* Required action
Your reply should consist of the entries, copied exactly and stripped of images.

── Task data

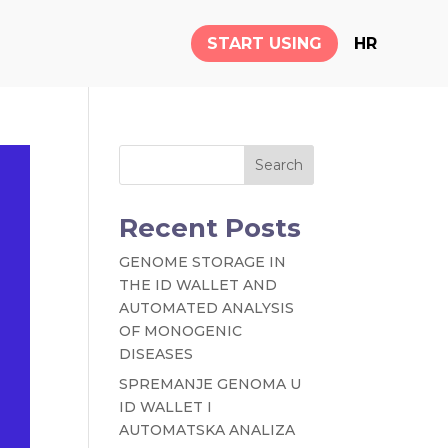
START USING
HR
Search
Recent Posts
GENOME STORAGE IN
THE ID WALLET AND
AUTOMATED ANALYSIS
OF MONOGENIC
DISEASES
SPREMANJE GENOMA U
ID WALLET I
AUTOMATSKA ANALIZA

────

* Response
START USING
HR
Search
Recent Posts
GENOME STORAGE IN
THE ID WALLET AND
AUTOMATED ANALYSIS
OF MONOGENIC
DISEASES
SPREMANJE GENOMA U
ID WALLET I
AUTOMATSKA ANALIZA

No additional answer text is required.